I managed to scar my child on the weekend.


In the hope of playing a new movie, rather than the thousandth repeat of Aladdin, Little Mermaid or Cinderella, I chose a different movie from our back catalogue, Over the Hedge.


While a wholly enjoyable romp through the backyards of suburbia in the company of small animals, it totally failed to maintain the interest of Little Miss Three. Mummy and Daddy ended up watching more of the movie than she did.


So when the credits finally rolled on that film, to the tune of another Ben Folds' ditty, I started thinking about what I could use to stave off the Disney classics collective for a few more hours.


What would be an enjoyable movie that would entrance the littlies for an hour or two, some flight of fancy, bright moving colours and a few bouts of singing and dancing?


How about 1971's classic "Willy Wonka and the Chocolate Factory"? Sure! You've got singing, dancing, candy, bright colours, chocolate, oompha loompas and crazy kids. What's not to like?


As it turns out… lots.


For a start, I ended up fast-forwarding through the whole section from the end of the Candyman song to the entering into the factory.


While I'm at it: the Candyman. Not only does the image of a grown man with a dopy grin, carefreely sprinkling small children with handfuls of lollies, appear a little creepy these days, it's just not good business sense. Here is his main target customer base and what is he doing? Doling out sweets like water, without any concern about payment and recouping of monies. It's just not a sound basis for the business whose main source of income is the purchase of sweets, usually by impressionable small children. Also, as I previously mentioned, creepy.

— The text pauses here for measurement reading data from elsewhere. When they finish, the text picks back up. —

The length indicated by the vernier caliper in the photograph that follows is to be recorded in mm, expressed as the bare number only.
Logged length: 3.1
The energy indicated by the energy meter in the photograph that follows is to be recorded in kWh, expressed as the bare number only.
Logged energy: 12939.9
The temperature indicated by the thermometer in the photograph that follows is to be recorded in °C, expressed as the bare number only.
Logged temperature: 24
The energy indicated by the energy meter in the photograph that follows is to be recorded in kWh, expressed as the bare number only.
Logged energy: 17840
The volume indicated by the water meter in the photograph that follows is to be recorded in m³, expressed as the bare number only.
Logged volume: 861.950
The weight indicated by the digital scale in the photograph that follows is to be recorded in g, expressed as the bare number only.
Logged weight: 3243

Thankfully, fast-forwarding gets us past the scene of Slugworth's giant face taking up the whole screen in moments. Which is great, because that face could freak me out, let alone a three year old.

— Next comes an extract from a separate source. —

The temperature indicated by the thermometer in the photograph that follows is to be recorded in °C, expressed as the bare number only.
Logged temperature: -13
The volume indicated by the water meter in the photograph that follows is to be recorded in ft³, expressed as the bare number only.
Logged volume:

So we get to the factory and everyone is signing contract and being surly, and Gene Wilder is being weird and otherworldly, then they climb into a cupboard and come out into the factory floor, where everything should turn around in terms of "Fun Factor", because who doesn't love a happy song about dreams and imagination and wishes, in a room that is completely edible?


OK, I almost had her back on that one. Until the "little boy fell in the water and went up the tube and got stuck in the pipe and couldn't get out and then went up the pipe and where did he go?"


Then I remembered that I had the same response when I first saw the movie as a kid. And I was just as perturbed.


Little Miss Three wouldn't let it go. She wanted to know where he went, and when the other characters moved off, she wanted to know if they were going to go and find him. Despite me assuring her that "He'll be fine, I'm sure they'll find him at the end.", she wouldn't let it go.


Fortunately our discussion about the location of Augustus Gloop kept her focus away from the manic boat ride, with Wonka reciting poetry with increasingly fevered glee.


Is that a chicken getting its head chopped off in the background?


So we get to the Invention Room, full of crazy contraptions and puffs of smoke and wonky bonky noises, and I think that maybe we're getting back on track...


…until the girl blows up like a ball and goes all blue and they roll her away to find the other boy who went up the pipe, don't they Daddy?


At this point it was decided that this was a Daddy movie, not a Little Miss Three movie, and she went off with Mummy to do... anything else.


But not before telling me that she would never watch That Daddy Movie ever again, as well as telling everyone to not watch That Daddy Movie, and That Daddy Movie should be thrown away.


Two hours later, she was still complaining about the fate of the boy that went up the pipe.


I foresee a long period of time before she comes back to any Wonka-related material.


In retrospect, I should have picked a different classic children's movie to entertain Little Miss Three.